At the centre of the dispute are comments Vance made during the Switzerland negotiations, in which he declared that the United States “loves Pakistan” and described Pakistani Army Chief Field Marshal Asim Munir as one of the most important people in his life. Vance revealed that two individuals had been particularly significant to him — one Indian and one Pakistani — identifying them as his wife Usha Chilukuri and Field Marshal Munir respectively. He further disclosed that he had spoken more with Munir than with almost anyone else over the past three months, a revelation that immediately drew fierce criticism from Republican lawmakers.
#WATCH : US Vice President JD Vance joked that the two most important people in his life are "an Indian and a Pakistani," referring to his wife, Usha Vance, and Pakistan's Army Chief Field Marshal Asim Munir.

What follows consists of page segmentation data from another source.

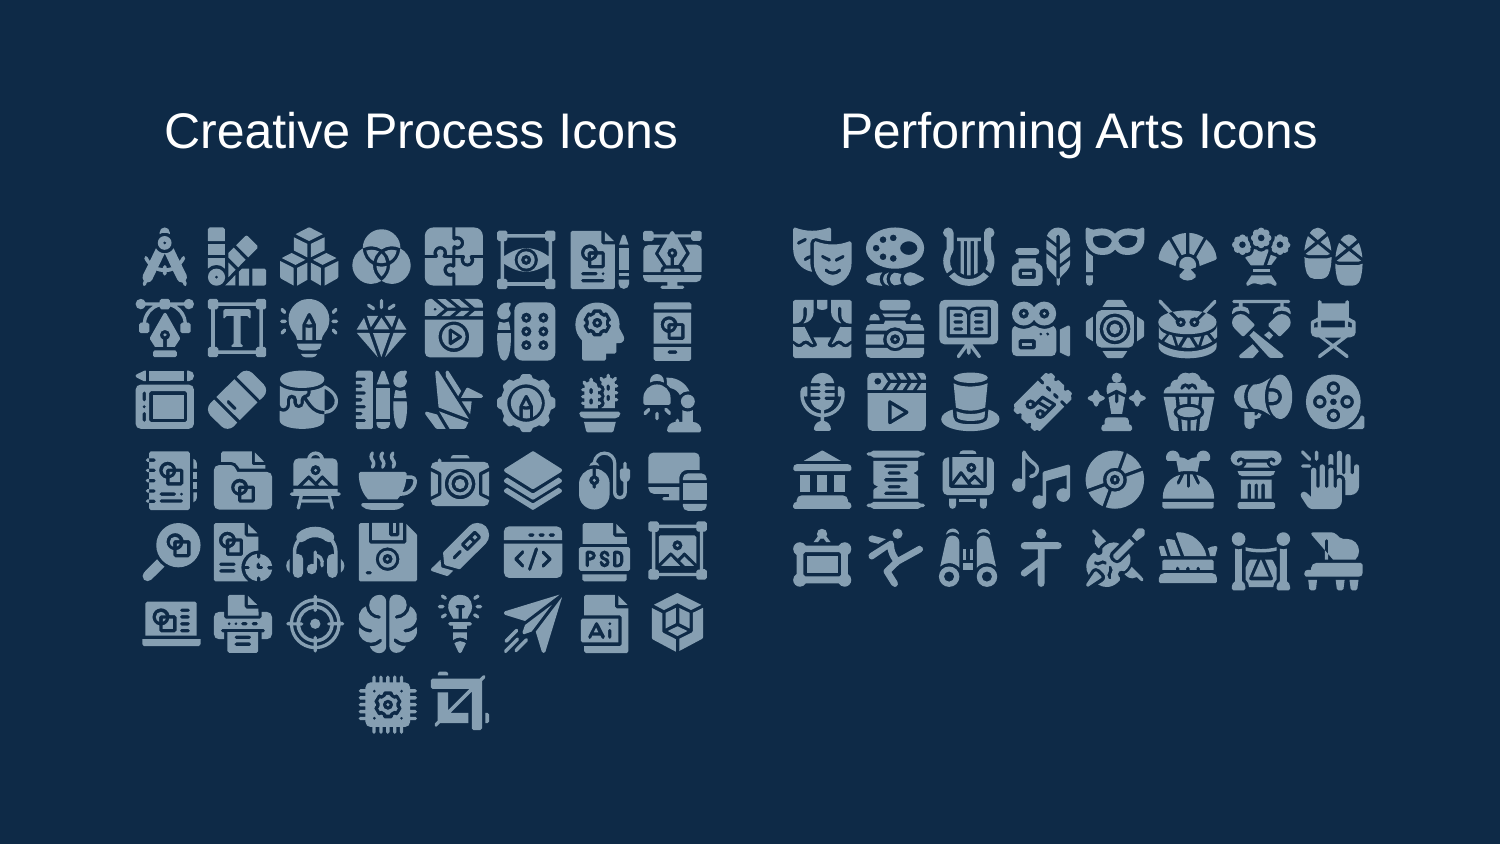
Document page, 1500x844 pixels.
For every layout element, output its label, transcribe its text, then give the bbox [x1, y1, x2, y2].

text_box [356, 594, 420, 654]
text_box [424, 298, 484, 358]
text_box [1299, 450, 1360, 510]
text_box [279, 298, 339, 358]
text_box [352, 229, 411, 285]
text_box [430, 454, 490, 507]
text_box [940, 372, 1001, 432]
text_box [141, 601, 201, 647]
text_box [213, 594, 273, 654]
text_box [285, 526, 345, 579]
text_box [1084, 528, 1145, 588]
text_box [867, 372, 927, 432]
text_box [496, 230, 556, 290]
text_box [1087, 372, 1147, 432]
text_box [1158, 531, 1218, 584]
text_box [792, 227, 852, 286]
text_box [355, 370, 408, 430]
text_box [424, 370, 484, 430]
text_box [866, 450, 926, 510]
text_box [424, 227, 484, 286]
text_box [503, 451, 563, 511]
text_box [503, 526, 563, 579]
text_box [1233, 374, 1293, 430]
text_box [358, 675, 418, 735]
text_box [503, 594, 563, 654]
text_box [141, 227, 188, 287]
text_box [1158, 232, 1217, 281]
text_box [867, 528, 924, 588]
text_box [939, 299, 999, 359]
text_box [648, 521, 707, 580]
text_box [570, 230, 630, 290]
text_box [579, 373, 621, 433]
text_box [1231, 227, 1291, 287]
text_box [642, 230, 702, 290]
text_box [430, 522, 490, 577]
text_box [1230, 299, 1292, 359]
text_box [653, 302, 692, 361]
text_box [496, 302, 556, 361]
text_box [1011, 301, 1071, 357]
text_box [1085, 299, 1145, 359]
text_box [207, 298, 267, 358]
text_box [1304, 531, 1363, 591]
text_box [1310, 299, 1356, 359]
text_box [1020, 528, 1062, 588]
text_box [135, 370, 195, 430]
text_box Performing Arts Icons [793, 83, 1365, 163]
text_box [141, 522, 201, 582]
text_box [207, 227, 267, 286]
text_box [213, 522, 273, 582]
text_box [1304, 227, 1363, 287]
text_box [938, 528, 998, 588]
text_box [358, 451, 418, 511]
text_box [648, 452, 707, 512]
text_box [643, 373, 702, 433]
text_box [580, 594, 629, 654]
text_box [942, 450, 995, 510]
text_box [356, 298, 407, 358]
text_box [792, 528, 852, 588]
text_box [289, 451, 342, 510]
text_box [135, 298, 195, 358]
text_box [1162, 450, 1215, 509]
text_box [651, 592, 704, 652]
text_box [1230, 450, 1283, 510]
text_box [1157, 299, 1218, 359]
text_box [1085, 227, 1145, 286]
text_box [279, 227, 339, 286]
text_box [285, 594, 345, 653]
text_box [575, 302, 625, 361]
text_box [1305, 374, 1365, 430]
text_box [213, 451, 273, 510]
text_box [358, 522, 418, 582]
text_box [430, 671, 490, 731]
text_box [865, 299, 925, 359]
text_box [207, 370, 267, 430]
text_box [1013, 372, 1073, 432]
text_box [1163, 372, 1215, 432]
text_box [942, 227, 995, 287]
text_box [1011, 450, 1071, 510]
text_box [279, 370, 339, 430]
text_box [145, 451, 198, 511]
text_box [578, 451, 631, 510]
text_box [496, 373, 556, 433]
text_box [865, 227, 925, 287]
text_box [1011, 227, 1071, 287]
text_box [578, 522, 631, 582]
text_box [800, 372, 845, 431]
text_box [437, 594, 483, 654]
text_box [1231, 531, 1291, 591]
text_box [792, 450, 852, 510]
text_box Creative Process Icons [135, 83, 707, 163]
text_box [1083, 450, 1147, 509]
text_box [792, 299, 852, 359]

Vance added that he has spoken with Munir more than almost anyone else… pic.twitter.com/iGuIv9s8bu— upuknews (@upuknews1) June 21, 2026
Republican Senators Rick Scott and Tim Sheehy moved swiftly to condemn Vance’s remarks, arguing that Pakistan and Qatar have decades-long histories of harbouring terrorist organisations and cannot be regarded as neutral or trustworthy mediators. Senator Sheehy, a former US Navy SEAL, was particularly pointed in his criticism, noting that Pakistan had sheltered Osama bin Laden — the world’s most wanted terrorist — for a decade, and accusing its intelligence agency, the ISI, of funding attacks against American interests and channelling money to Iran. He questioned how such a nation could credibly be treated as an impartial broker in sensitive diplomatic negotiations. Qatar, too, was accused of facilitating money laundering for terrorist organisations over several decades.
The Republican senators further argued that restricting the peace process to Pakistan and Qatar as mediators was a strategic miscalculation. They called on the administration to bring in the UAE, Israel, and Saudi Arabia — nations they described as America’s genuinely reliable partners in the Middle East — as active participants in the negotiations. Above all, the senators stressed that preventing Iran from developing nuclear weapons must remain the United States’ overriding priority, regardless of the diplomatic framework being pursued.